Lesson 3: Be unwavering in your commitment to build the right team!
Marketing: This is always a tough one for me. I love marketing. But like most things in startup life, you need to pick the right things to work on at the right times. We built our early customer base in stealth mode. It was organic. And we didn't get sidetracked with outbound marketing. We focused - obsessed - with user feedback instead. This has given us deep insight into the problems we are solving, the messaging we now use and incredible customer testimonials. Now that we are scaling, marketing is more important than ever. We've always been working on our brand and messaging, but not marketing.
Lesson 4: Don't spend too much time marketing early on - spend your time understanding the problem you are solving.
Direction: We are committed to building a water resilient future. We always have been and will continue to focus on this commitment. The path to our ultimate vision, however, will certainly continue to adjust and mature over time. Today we are focused on doing for the agricultural economy what the fico score did for consumer lending. And we have the customer base to meet that challenge. Our experience has helped us learn that identifying risk is not enough. So we are helping our customers Identify, Understand, Monitor and ultimately Mitigate those risks. Today in agriculture. In the future across multiple industries. The lesson here is simple to understand, and hard to execute without the right team.
Lesson 5: The path to reach your vision may change over time. Don't fall in love with your original plan - fall in love with the end goal and adjust plans as necessary.
Grit: This is a real, not optional, required trait. Regardless of whether you are in the trenches, with dirty finger nails, and stubbed toes, or all alone and out of cash, have broken technology and team members leaving, or a multitude of other hard things, the only way out is through. Hold onto your vision. Hold onto your values. Hold onto your faith in yourself and your team. Building something from Zero to Something is not for the faint of heart. It's hard. It takes luck, good planning, and a few leaps of faith (a real market helps here as well!) It's risky. It's scary. It's intimidating. And most of it is a head game.

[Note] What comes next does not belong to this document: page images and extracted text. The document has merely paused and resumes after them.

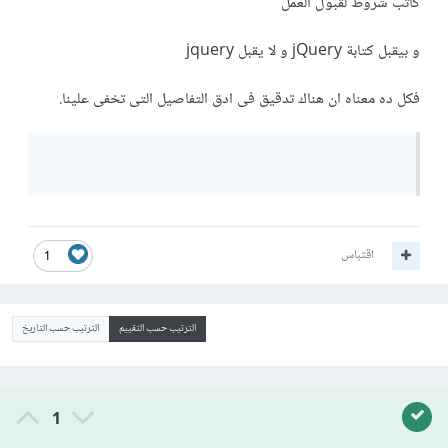
كاتب شروط لقبول العمل
و بيقبل كتابة jQuery و لا يقبل jquery
فكل ده معناه ان هناك تدقيق فى ادق التفاصيل التى تخفى علينا.
اقتباس
1
الترتيب حسب التقييم
الترتيب حسب التاريخ
1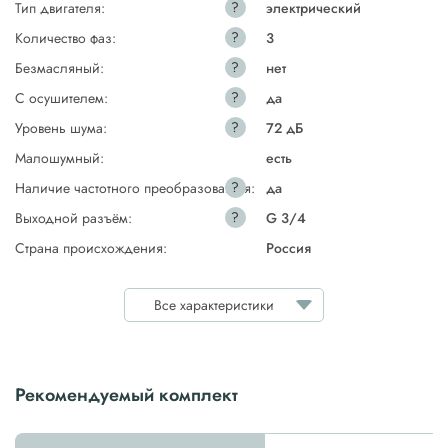
?
Тип двигателя:
электрический
?
Количество фаз:
3
?
Безмасляный:
нет
?
С осушителем:
да
?
Уровень шума:
72 дБ
Малошумный:
есть
?
Наличие частотного преобразователя:
да
?
Выходной разъём:
G 3/4
Страна происхождения:
Россия
Все характеристики
Рекомендуемый комплект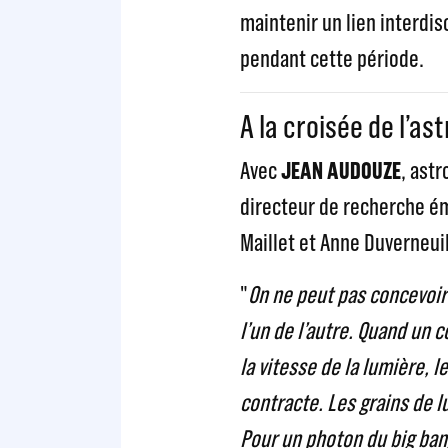
maintenir un lien interdisc
pendant cette période.
A la croisée de l’as
Avec
JEAN AUDOUZE
, astr
directeur de recherche é
Maillet et Anne Duverneuil
"
On ne peut pas concevoi
l’un de l’autre. Quand un 
la vitesse de la lumière, l
contracte. Les grains de l
Pour un photon du big bang,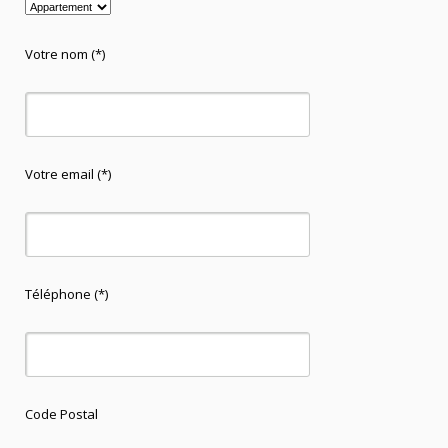
Votre nom (*)
Votre email (*)
Téléphone (*)
Code Postal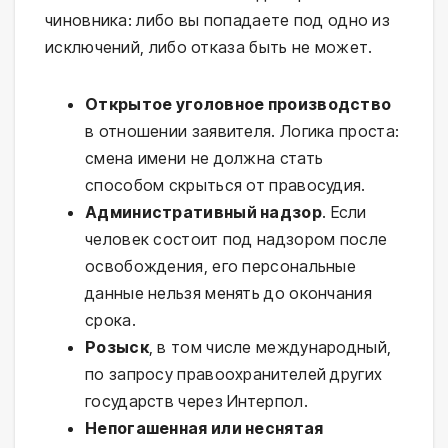
чиновника: либо вы попадаете под одно из
исключений, либо отказа быть не может.
Открытое уголовное производство
в отношении заявителя. Логика проста:
смена имени не должна стать
способом скрыться от правосудия.
Административный надзор
. Если
человек состоит под надзором после
освобождения, его персональные
данные нельзя менять до окончания
срока.
Розыск
, в том числе международный,
по запросу правоохранителей других
государств через Интерпол.
Непогашенная или неснятая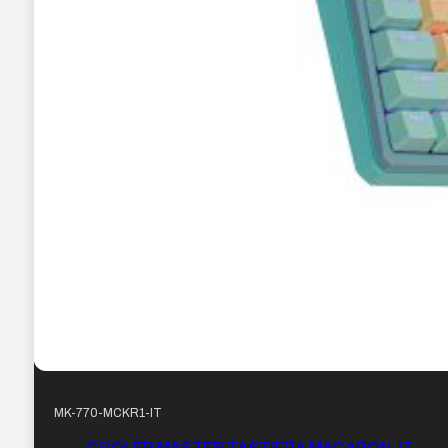
MK-770-MCKR1-IT
COOLER MASTER TASTIERA MACARON, IT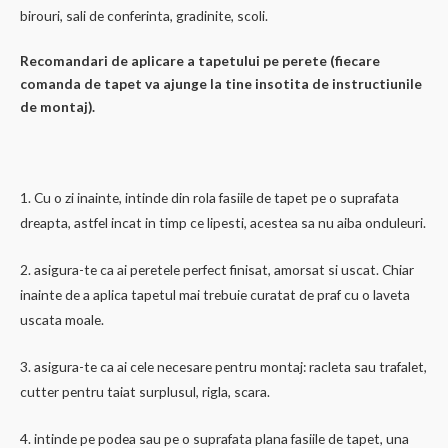
birouri, sali de conferinta, gradinite, scoli.
Recomandari de aplicare a tapetului pe perete (fiecare
comanda de tapet va ajunge la tine insotita de instructiunile
de montaj).
1. Cu o zi inainte, intinde din rola fasiile de tapet pe o suprafata
dreapta, astfel incat in timp ce lipesti, acestea sa nu aiba onduleuri.
2. asigura-te ca ai peretele perfect finisat, amorsat si uscat. Chiar
inainte de a aplica tapetul mai trebuie curatat de praf cu o laveta
uscata moale.
3. asigura-te ca ai cele necesare pentru montaj: racleta sau trafalet,
cutter pentru taiat surplusul, rigla, scara.
4. intinde pe podea sau pe o suprafata plana fasiile de tapet, una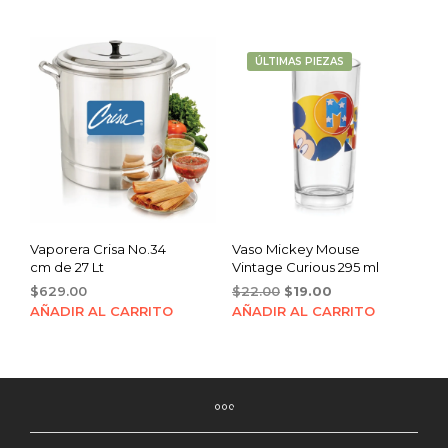
was:
is:
$22.00.
$19.00.
ÚLTIMAS PIEZAS
Vaporera Crisa No.34
Vaso Mickey Mouse
cm de 27 Lt
Vintage Curious 295 ml
Original
Current
$
629.00
$
22.00
$
19.00
price
price
AÑADIR AL CARRITO
AÑADIR AL CARRITO
was:
is:
$22.00.
$19.00.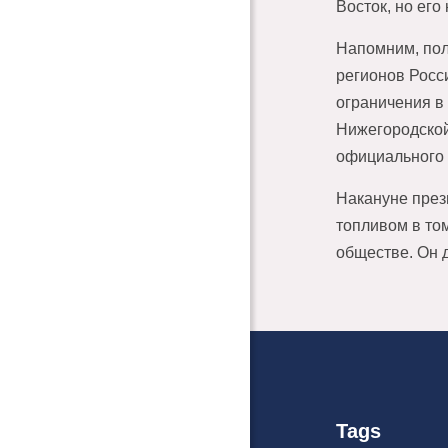
Восток, но его
Напомним, пол
регионов Росс
ограничения в
Нижегородской
официального 
Накануне пре
топливом в том
обществе. Он 
Tags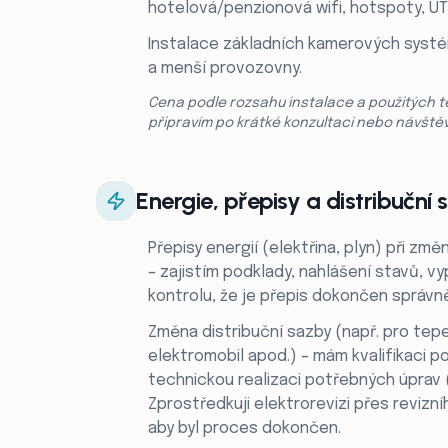
hotelová/penzionová wifi, hotspoty, UT
Instalace základních kamerových syst
a menší provozovny.
Cena podle rozsahu instalace a použitých t
připravím po krátké konzultaci nebo návště
Energie, přepisy a distribuční
Přepisy energií (elektřina, plyn) při zm
– zajistím podklady, nahlášení stavů, vy
kontrolu, že je přepis dokončen správn
Změna distribuční sazby (např. pro tep
elektromobil apod.) – mám kvalifikaci po
technickou realizaci potřebných úprav (
Zprostředkuji elektrorevizi přes revizn
aby byl proces dokončen.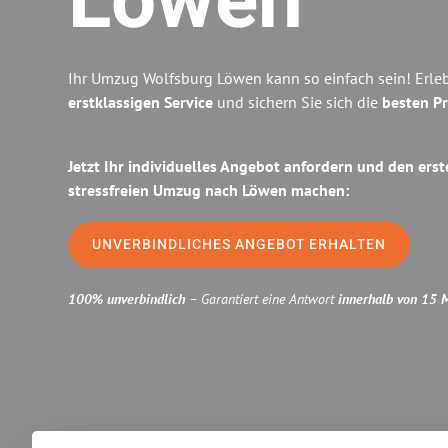
Löwen
Ihr Umzug Wolfsburg Löwen kann so einfach sein! Erle
erstklassigen Service
und sichern Sie sich die
besten Pr
Jetzt Ihr individuelles Angebot anfordern und den erst
stressfreien Umzug nach Löwen machen:
UNVERBINDLICHES ANGEBOT ERHALTEN
100% unverbindlich
– Garantiert eine Antwort
innerhalb von 15 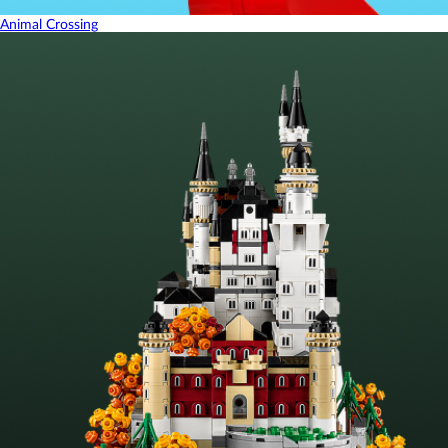
Animal Crossing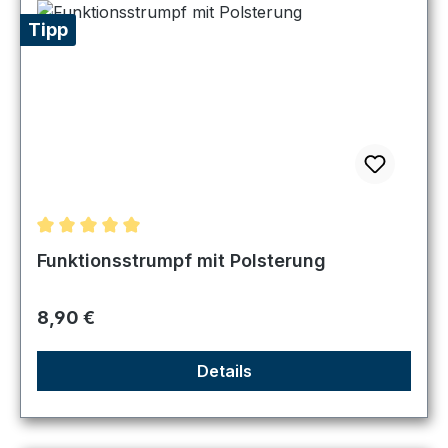
Tipp
Durchschnittliche Bewertung von 5 von 5 Sternen
Funktionsstrumpf mit Polsterung
Regulärer Preis:
8,90 €
Details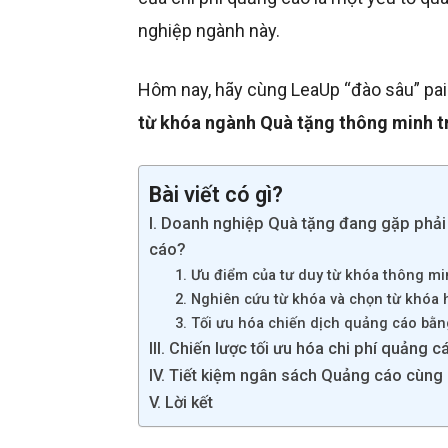
nghiệp ngành này.
Hôm nay, hãy cùng LeaUp “đào sâu” pain
từ khóa ngành Quà tặng thông minh 
Bài viết có gì?
I. Doanh nghiệp Quà tặng đang gặp phải v
cáo?
1. Ưu điểm của tư duy từ khóa thông m
2. Nghiên cứu từ khóa và chọn từ khóa 
3. Tối ưu hóa chiến dịch quảng cáo bằ
III. Chiến lược tối ưu hóa chi phí quảng c
IV. Tiết kiệm ngân sách Quảng cáo cùng
V. Lời kết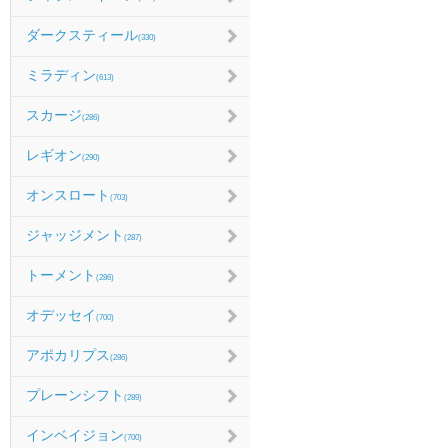
ダークスティール
(330)
ミラディン
(613)
スカージ
(286)
レギオン
(290)
オンスロート
(703)
ジャッジメント
(287)
トーメント
(286)
オデッセイ
(700)
アポカリプス
(286)
プレーンシフト
(289)
インベイジョン
(700)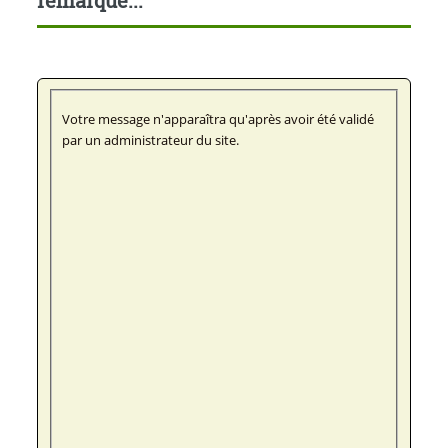
remarque...
Votre message n'apparaîtra qu'après avoir été validé
par un administrateur du site.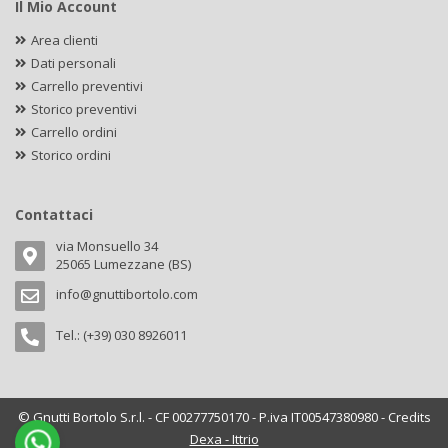
Il Mio Account
Area clienti
Dati personali
Carrello preventivi
Storico preventivi
Carrello ordini
Storico ordini
Contattaci
via Monsuello 34
25065 Lumezzane (BS)
info@gnuttibortolo.com
Tel.: (+39) 030 8926011
© Gnutti Bortolo S.r.l. - CF 00277750170 - P.iva IT00547380980 - Credits
Dexa - Ittrio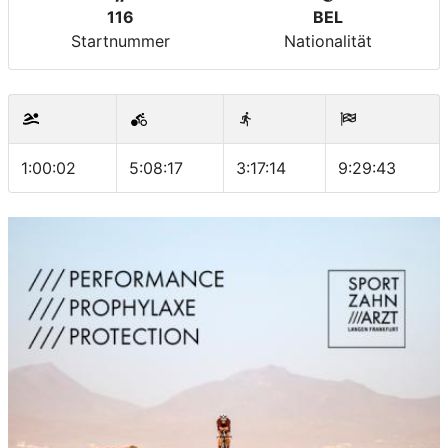
116
BEL
Startnummer
Nationalität
1:00:02
5:08:17
3:17:14
9:29:43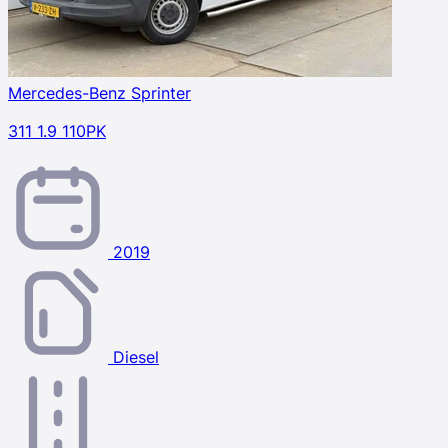
Mercedes-Benz Sprinter
311 1.9 110PK
2019
Diesel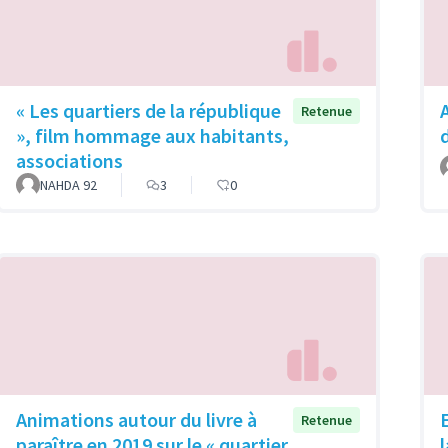
« Les quartiers de la république
Retenue
», film hommage aux habitants,
associations
NAHDA 92
3
0
Animations autour du livre à
Retenue
paraître en 2019 sur le « quartier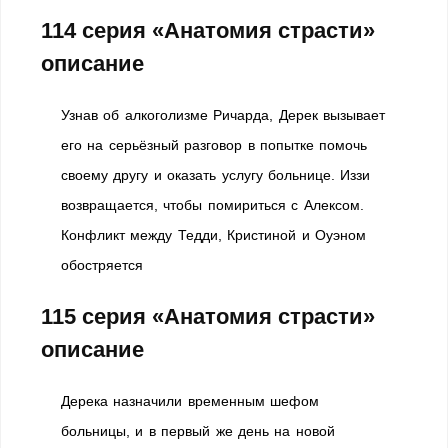
114 серия «Анатомия страсти»
описание
Узнав об алкоголизме Ричарда, Дерек вызывает
его на серьёзный разговор в попытке помочь
своему другу и оказать услугу больнице. Иззи
возвращается, чтобы помириться с Алексом.
Конфликт между Тедди, Кристиной и Оуэном
обостряется
115 серия «Анатомия страсти»
описание
Дерека назначили временным шефом
больницы, и в первый же день на новой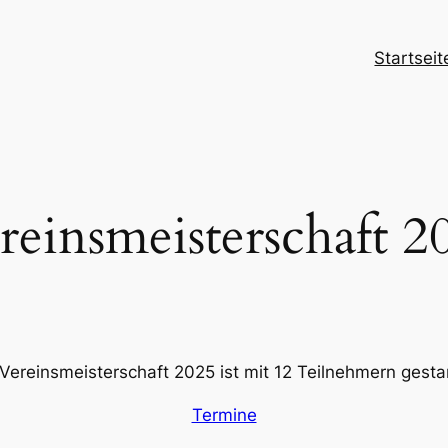
Startseit
reinsmeisterschaft 2
 Vereinsmeisterschaft 2025 ist mit 12 Teilnehmern gestar
Termine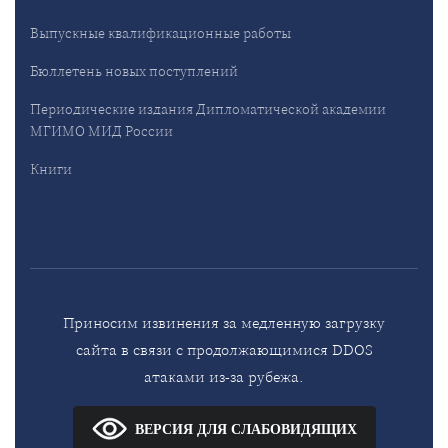
Выпускные квалификационные работы
Бюллетень новых поступлений
Периодические издания Дипломатической академии
МГИМО МИД России
Книги
Приносим извинения за медленную загрузку
сайта в связи с продолжающимися DDOS
атаками из-за рубежа.
ВЕРСИЯ ДЛЯ СЛАБОВИДЯЩИХ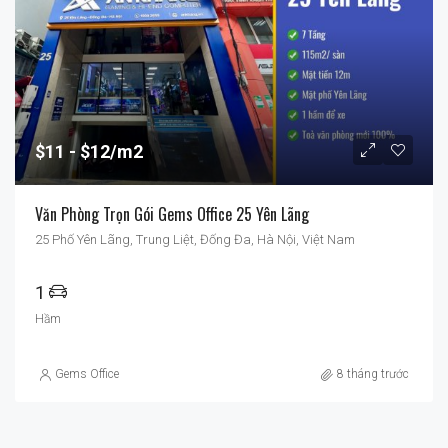
$11
$12/m2
Văn Phòng Trọn Gói Gems Office 25 Yên Lãng
25 Phố Yên Lãng, Trung Liệt, Đống Đa, Hà Nội, Việt Nam
1
Hầm
Gems Office
8 tháng trước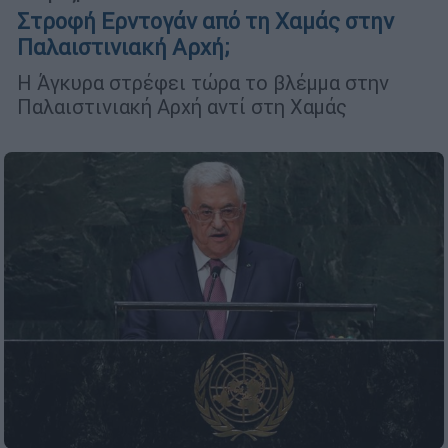
Στροφή Ερντογάν από τη Χαμάς στην
Παλαιστινιακή Αρχή;
Η Άγκυρα στρέφει τώρα το βλέμμα στην
Παλαιστινιακή Αρχή αντί στη Χαμάς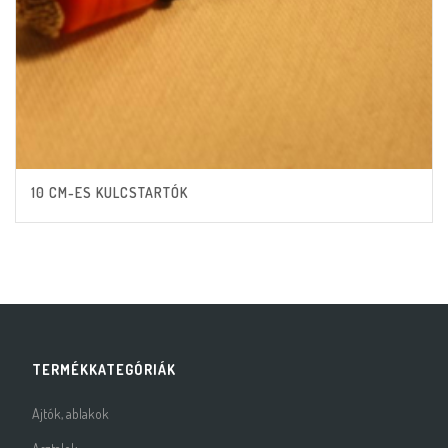
10 CM-ES KULCSTARTÓK
TERMÉKKATEGÓRIÁK
Ajtók, ablakok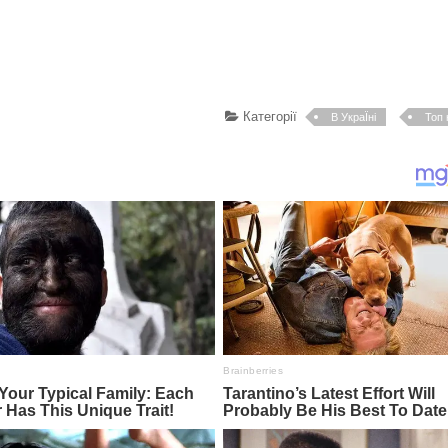
Категорії
В УкраЇні
Топ 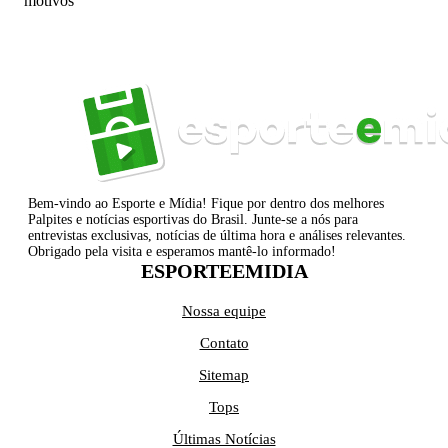
motivos
Bem-vindo ao Esporte e Mídia! Fique por dentro dos melhores
Palpites e notícias esportivas do Brasil. Junte-se a nós para
entrevistas exclusivas, notícias de última hora e análises relevantes.
Obrigado pela visita e esperamos mantê-lo informado!
ESPORTEEMIDIA
Nossa equipe
Contato
Sitemap
Tops
Últimas Notícias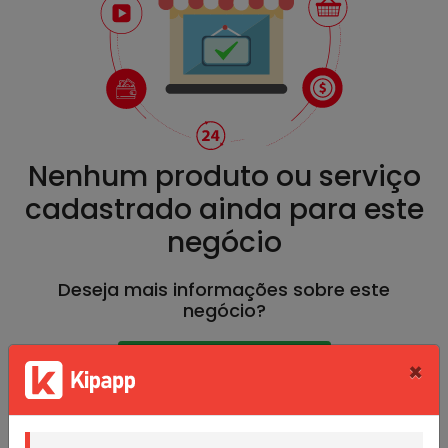
Nenhum produto ou serviço
cadastrado ainda para este
negócio
Deseja mais informações sobre este
negócio?
Conversar por WhatsApp
×
Conversar por E-mail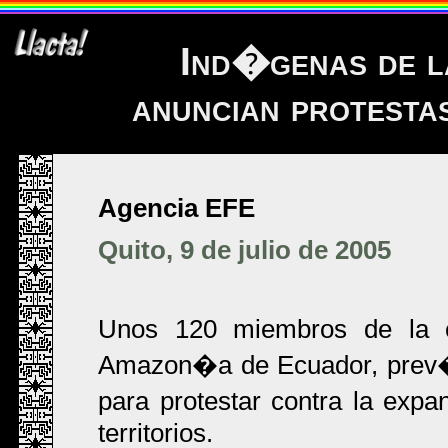
Ind�genas de 
anuncian protesta
Agencia EFE
Quito, 9 de julio de 2005
Unos 120 miembros de la 
Amazon�a de Ecuador, prev�n
para protestar contra la expa
territorios.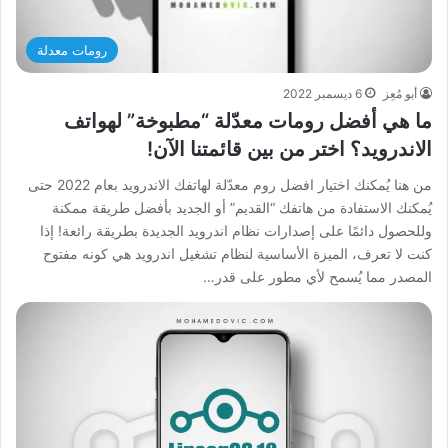
رومات معدلة
أبو مُعِز
6 ديسمبر 2022
ما هي أفضل رومات معدّلة “مطبوخة” لهواتف
الاندرويد؟ اختر من بين قائمتنا الآن!
من هنا يُمكنك اختيار افضل روم معدّلة لهاتفك الاندرويد بعام 2022 حتى
يُمكنك الاستفادة من هاتفك “القديم” أو الجديد بأفضل طريقة ممكنة
وللحصول دائمًا على إصدارات نظام اندرويد الجديدة بطريقة رائعة! إذا
كنت لا تعرف، الميزة الأساسية لنظام تشغيل اندرويد هي كونه مفتوح
المصدر مما يُسمح لأي مطور على قدر…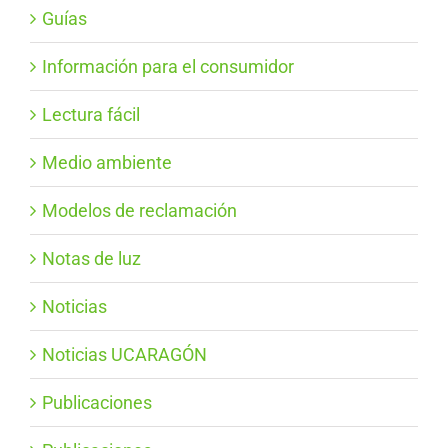
Guías
Información para el consumidor
Lectura fácil
Medio ambiente
Modelos de reclamación
Notas de luz
Noticias
Noticias UCARAGÓN
Publicaciones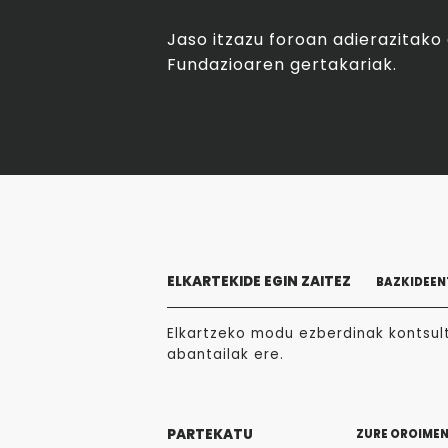
Jaso itzazu foroan adierazitak
Fundazioaren gertakariak.
ELKARTEKIDE EGIN ZAITEZ
BAZKIDEEN
Elkartzeko modu ezberdinak kontsult
abantailak ere.
PARTEKATU
ZURE OROIME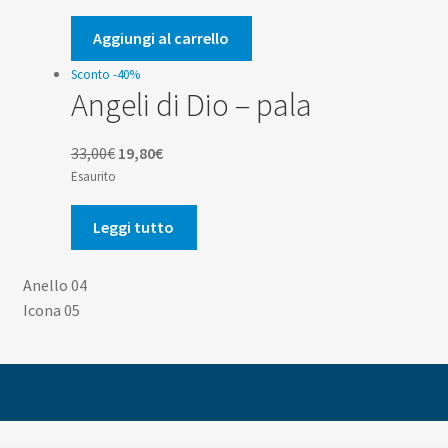
originale
attuale
era:
è:
Aggiungi al carrello
36,00€.
21,60€.
Sconto -40%
Angeli di Dio – pala
Il
Il
33,00
€
19,80
€
prezzo
prezzo
Esaurito
originale
attuale
era:
è:
Leggi tutto
33,00€.
19,80€.
Anello 04
Icona 05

The most important lesson I continue to learn, and work through daily is keeping myself mentally, physically and spiritually healthy. Maintaining relationships with loved ones. Maintaining a relationship with myself. It's challenging. It's lonely, and I don't always get it right. But the lesson is this:
Lesson 6: Find your grit. Give yourself just a moment to feel sorry for yourself. Then get over it - do what it takes to get your head straight and fight your way through the current challenge and learn from it.
For AQUAOSO, the future is big and bright. We are only past the first few miles of an Indiana Jones Marathon with more boulders, snake pits, and jungles to navigate. We have much more to learn and give back to our community. We are always looking for the next right team member, the next awesome customer, and the next aligned partner.
If there is something in here that resonates with you, shoot me a note or comment. I hope you can learn from a few of our hard earned lessons. And if you'r a founder who can share some lessons with us, please do so. The last lesson I have learned is this:
No matter how lonely it may seem, we can always help each other find solutions and accelerate learning.